Claire: Our experience working in the private sector, industry, and government in aerospace engineering has provided a strong foundation of knowledge for how we create our STEM curriculum. We actively maintain relationships with STEM industry and engineering academic professionals to keep our knowledge of current career needs up to date. We also participate in conferences throughout the nation, like NASA’s Space Exploration Educators Conference. It educates K-12 professionals on the future STEM career needs with NASA and its partners.
What type of impact are you having on introducing students to STEM subjects?
Natasha: Space Club is a project that we’re proud to have created. After leaving the DoD, I joined a nonprofit, Communities In Schools of San Antonio, as the STEM Director. I was tasked with developing a STEM club that would connect with at-risk youth who had trouble finding the motivation to stay in school. I wanted to find a way to attract all students and avoid any preconceived notions about STEM. I started Space Club in 2014 with the thought that giving students a window into the beauty of space—and teaching the journey of humankind's exploration of other worlds—is a powerful tool to inspire and engage an interest in science and engineering. I faced challenges from administrators who didn’t want to support another afterschool program. They felt that students wouldn’t be interested and didn’t see any academic benefit.
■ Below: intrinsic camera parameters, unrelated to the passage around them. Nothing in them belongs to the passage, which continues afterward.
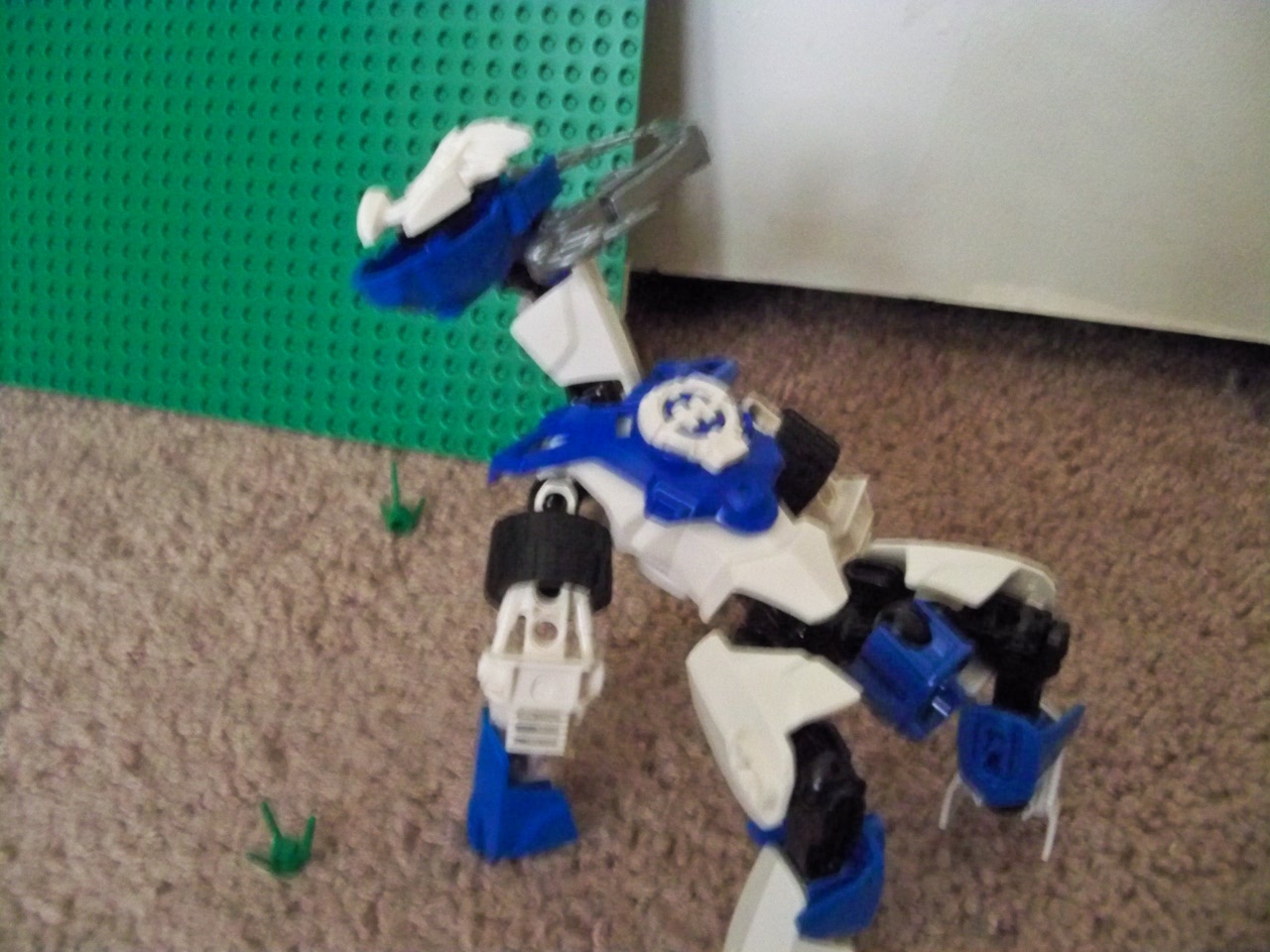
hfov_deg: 52.6
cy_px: 476
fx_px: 1284
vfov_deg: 40.7
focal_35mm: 35
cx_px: 635
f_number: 3.5
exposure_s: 1/8
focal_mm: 6.2
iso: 1600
I pushed forward knowing that Space Club had huge potential to make a difference for students that had few role models in science and engineering, and who struggled with high poverty and dropout rates. One school took a chance, and I will never forget the first day of Space Club. Over 60 students stood in line to attend the meeting. Since then, over 500 students have joined Space Club at 5 different middle schools. With the support of a team of teachers and STEM mentors, we have launched rockets, visited mission control at NASA, sent weather balloons to collect data at 100,000 feet, and designed human colonies on the Moon and Mars. We are now an integral part of the district’s STEM pipeline toward a STEM Early College High School, and we have inspired school-wide STEM Family Nights at every elementary and middle school campus. I started Space Club because of my educational background, but I did not expect the awesome impact that launching a rocket and imagining a colony on Mars can have on a student's confidence and dreams.
Where do you see your future in STEM?
Claire: One of our main goals is to help educators equip students to successfully achieve their goals. Dreams may change. I am not an astronaut candidate, but I achieved my goal of being a part of the exciting world of aviation. I’m also close to attaining my private pilot’s license. The key is knowing how to get where you want to be and having the support to get there. We are excited to be a part of the STEM education movement and inspiring youth to pursue careers in engineering and aviation!